Glazed and Infused donuts made with our original pinot noir rosé
Beverage Director – Rachel Driver Speckan
Current favorite rosé: Of course, asking me to choose just one wine is an excruciating decision. Each day my choice will be different, and may even vary based upon my mood or the dish I have in front of me. But, today, inspired by the culture of pink at City Winery, my favorite is the Clos Cibonne rosé from Provence. The grape is Tibouren, yes, extremely obscure and rare. And, the wine has a fleeting hint, just a slight brush, of flor. Cascades of cherry blossom and freshly picked tart strawberries, salty green olives and marcona almonds mingle with lavender and the sea breeze, toasted bread and the rind of a crumbly cheese. Fascinating, but also exceptionally delicious. Check it on our the special rosé list this month!

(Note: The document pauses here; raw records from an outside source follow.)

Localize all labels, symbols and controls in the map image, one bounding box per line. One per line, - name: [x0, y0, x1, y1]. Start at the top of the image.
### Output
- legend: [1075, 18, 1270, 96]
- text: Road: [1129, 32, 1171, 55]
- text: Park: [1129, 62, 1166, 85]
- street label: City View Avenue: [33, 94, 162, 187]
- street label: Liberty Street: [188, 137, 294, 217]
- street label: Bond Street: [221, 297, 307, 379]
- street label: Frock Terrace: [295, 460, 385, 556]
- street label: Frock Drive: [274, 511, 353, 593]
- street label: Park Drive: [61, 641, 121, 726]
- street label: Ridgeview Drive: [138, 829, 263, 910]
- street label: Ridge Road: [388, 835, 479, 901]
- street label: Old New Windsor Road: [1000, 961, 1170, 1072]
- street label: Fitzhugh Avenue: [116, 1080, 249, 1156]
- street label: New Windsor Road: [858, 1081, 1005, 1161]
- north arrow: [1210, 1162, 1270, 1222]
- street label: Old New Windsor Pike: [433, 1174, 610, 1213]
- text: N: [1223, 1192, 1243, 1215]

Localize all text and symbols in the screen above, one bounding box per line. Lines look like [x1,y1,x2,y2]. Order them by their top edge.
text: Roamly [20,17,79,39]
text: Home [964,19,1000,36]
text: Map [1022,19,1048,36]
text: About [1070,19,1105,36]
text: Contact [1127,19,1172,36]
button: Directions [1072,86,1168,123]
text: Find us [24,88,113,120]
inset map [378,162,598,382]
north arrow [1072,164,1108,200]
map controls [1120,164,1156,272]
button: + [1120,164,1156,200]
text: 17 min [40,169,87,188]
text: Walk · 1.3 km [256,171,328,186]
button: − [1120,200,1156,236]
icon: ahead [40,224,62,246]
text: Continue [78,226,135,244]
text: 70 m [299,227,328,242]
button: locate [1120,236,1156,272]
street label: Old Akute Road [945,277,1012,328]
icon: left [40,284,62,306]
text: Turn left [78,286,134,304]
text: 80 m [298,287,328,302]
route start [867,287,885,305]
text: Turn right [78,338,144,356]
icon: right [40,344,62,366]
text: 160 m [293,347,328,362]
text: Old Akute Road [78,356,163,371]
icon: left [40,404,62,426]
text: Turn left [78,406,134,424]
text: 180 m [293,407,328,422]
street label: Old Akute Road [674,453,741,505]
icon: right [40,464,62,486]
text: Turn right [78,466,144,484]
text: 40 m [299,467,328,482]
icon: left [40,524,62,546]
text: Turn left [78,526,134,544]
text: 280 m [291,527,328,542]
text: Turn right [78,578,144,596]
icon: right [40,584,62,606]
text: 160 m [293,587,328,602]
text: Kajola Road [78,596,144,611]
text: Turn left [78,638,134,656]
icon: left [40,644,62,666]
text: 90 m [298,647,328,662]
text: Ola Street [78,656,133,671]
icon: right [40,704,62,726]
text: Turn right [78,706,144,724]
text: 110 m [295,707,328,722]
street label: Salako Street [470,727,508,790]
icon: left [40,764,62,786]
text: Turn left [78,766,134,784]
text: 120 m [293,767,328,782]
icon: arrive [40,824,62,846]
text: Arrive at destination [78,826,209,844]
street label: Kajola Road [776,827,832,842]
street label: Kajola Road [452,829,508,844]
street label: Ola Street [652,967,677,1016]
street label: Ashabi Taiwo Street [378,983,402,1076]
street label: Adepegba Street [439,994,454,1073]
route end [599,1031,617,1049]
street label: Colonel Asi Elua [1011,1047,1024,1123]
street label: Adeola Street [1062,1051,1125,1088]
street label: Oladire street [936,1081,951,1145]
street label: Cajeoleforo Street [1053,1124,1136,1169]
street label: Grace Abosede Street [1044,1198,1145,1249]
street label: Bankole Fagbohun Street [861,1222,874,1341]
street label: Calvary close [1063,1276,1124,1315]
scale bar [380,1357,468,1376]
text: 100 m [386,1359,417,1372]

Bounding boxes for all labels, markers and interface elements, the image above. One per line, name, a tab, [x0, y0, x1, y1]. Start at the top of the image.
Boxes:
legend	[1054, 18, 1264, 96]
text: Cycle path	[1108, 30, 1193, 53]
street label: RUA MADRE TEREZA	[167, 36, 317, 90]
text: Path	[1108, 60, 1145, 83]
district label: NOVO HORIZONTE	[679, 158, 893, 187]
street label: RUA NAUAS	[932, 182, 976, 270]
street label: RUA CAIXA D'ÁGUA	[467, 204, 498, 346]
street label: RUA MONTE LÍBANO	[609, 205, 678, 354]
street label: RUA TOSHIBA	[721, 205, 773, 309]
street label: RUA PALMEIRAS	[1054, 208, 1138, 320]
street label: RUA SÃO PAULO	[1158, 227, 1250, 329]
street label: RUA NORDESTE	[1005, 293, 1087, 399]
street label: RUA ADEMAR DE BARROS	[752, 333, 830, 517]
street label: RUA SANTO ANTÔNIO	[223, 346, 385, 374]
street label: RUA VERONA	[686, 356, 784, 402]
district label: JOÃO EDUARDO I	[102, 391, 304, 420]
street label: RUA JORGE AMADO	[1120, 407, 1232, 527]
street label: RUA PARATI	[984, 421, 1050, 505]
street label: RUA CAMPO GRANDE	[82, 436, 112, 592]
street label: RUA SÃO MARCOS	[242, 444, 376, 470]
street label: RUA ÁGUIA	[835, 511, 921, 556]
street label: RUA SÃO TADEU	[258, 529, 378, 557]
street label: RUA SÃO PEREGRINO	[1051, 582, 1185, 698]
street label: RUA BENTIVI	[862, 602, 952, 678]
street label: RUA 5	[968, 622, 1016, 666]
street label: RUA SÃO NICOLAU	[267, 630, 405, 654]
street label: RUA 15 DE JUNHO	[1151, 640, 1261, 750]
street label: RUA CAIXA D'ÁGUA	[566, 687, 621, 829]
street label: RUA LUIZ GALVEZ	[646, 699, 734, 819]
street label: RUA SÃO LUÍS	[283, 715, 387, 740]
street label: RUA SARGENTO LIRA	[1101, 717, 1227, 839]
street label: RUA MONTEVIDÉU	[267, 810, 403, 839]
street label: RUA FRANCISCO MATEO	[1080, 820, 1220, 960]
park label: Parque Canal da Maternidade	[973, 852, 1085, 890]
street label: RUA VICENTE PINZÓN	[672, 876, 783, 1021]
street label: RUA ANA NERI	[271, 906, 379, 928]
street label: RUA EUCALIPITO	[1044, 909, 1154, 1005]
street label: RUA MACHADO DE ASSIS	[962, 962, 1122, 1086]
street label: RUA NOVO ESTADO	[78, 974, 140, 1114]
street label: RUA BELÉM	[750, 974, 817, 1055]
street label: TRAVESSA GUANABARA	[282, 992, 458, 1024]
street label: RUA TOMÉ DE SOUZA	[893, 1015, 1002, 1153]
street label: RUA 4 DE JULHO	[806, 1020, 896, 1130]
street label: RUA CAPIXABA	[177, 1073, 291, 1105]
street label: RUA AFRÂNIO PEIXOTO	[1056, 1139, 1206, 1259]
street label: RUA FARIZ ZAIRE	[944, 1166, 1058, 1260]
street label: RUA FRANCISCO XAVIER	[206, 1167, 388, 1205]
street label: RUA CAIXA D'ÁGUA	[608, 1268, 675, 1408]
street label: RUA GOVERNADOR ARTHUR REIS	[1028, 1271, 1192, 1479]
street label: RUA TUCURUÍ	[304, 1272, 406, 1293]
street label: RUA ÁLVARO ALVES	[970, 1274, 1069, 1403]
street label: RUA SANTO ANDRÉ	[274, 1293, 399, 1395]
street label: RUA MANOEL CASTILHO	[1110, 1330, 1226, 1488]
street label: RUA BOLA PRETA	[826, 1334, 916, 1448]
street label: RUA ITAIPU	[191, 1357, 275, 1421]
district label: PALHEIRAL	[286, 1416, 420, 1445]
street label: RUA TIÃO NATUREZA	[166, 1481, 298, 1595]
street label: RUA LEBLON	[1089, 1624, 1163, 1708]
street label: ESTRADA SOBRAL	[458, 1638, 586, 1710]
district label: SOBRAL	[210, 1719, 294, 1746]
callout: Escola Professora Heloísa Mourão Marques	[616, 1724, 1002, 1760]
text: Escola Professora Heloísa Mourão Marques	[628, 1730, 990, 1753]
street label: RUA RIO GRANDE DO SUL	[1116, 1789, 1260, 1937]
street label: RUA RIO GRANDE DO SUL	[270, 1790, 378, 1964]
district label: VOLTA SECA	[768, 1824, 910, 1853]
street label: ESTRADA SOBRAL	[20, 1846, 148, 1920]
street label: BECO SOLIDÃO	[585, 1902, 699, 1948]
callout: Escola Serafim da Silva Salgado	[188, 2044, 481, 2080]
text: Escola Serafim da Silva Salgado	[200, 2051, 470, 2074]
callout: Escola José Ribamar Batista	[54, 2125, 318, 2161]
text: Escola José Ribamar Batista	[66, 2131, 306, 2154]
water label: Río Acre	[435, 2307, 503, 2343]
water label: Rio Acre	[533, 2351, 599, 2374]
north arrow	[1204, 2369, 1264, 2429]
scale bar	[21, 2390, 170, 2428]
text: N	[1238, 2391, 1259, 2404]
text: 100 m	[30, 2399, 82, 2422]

Because we are a fully functioning winery, our kitchen has access to unusual ingredients from the winemaking process. A big advantage is I have a constant supply of wine “lees” and wine at my disposal. One very unique dish we make is our flatbread pizza dough, which we infuse with “lees.”
Wine lees refers to the dead or residual yeast that settles to the bottom of the vat of wine during fermentation. We use the white lees from white wine. The result is a flavor similar to sourdough, and you can actually detect the taste of wine in the dough. In case you were wondering, red wine produces a pink wine lees that, yes, will change the color of dough to purple and more greatly affects the flavor of the dough, so we steer away from using red wine lees.
Other than the addition of lees, we make our dough as simply as possible with only yeast, water, salt and high-gluten organic flour. It is mixed at various speeds for different times and proofs overnight.
We offer three different flatbreads made with this dough, our most popular being the Wild Mushroom Flatbread. The base is a bechamel sauce made with goat cheese, and we use a nice variety of mushrooms: velvet pioppini, Hen of the Woods, Honshimeji, oyster and nameko.
For our flatbreads that feature red sauce—such as our Margherita and Salame Flatbreads—our red sauce is a no-cook sauce. We use DOC San Marzanos tomatoes and mill them through a course food mill and only add salt to taste. San Marzano tomatoes are known for their bittersweet flavor as well as being less acidic than regular plum tomatoes.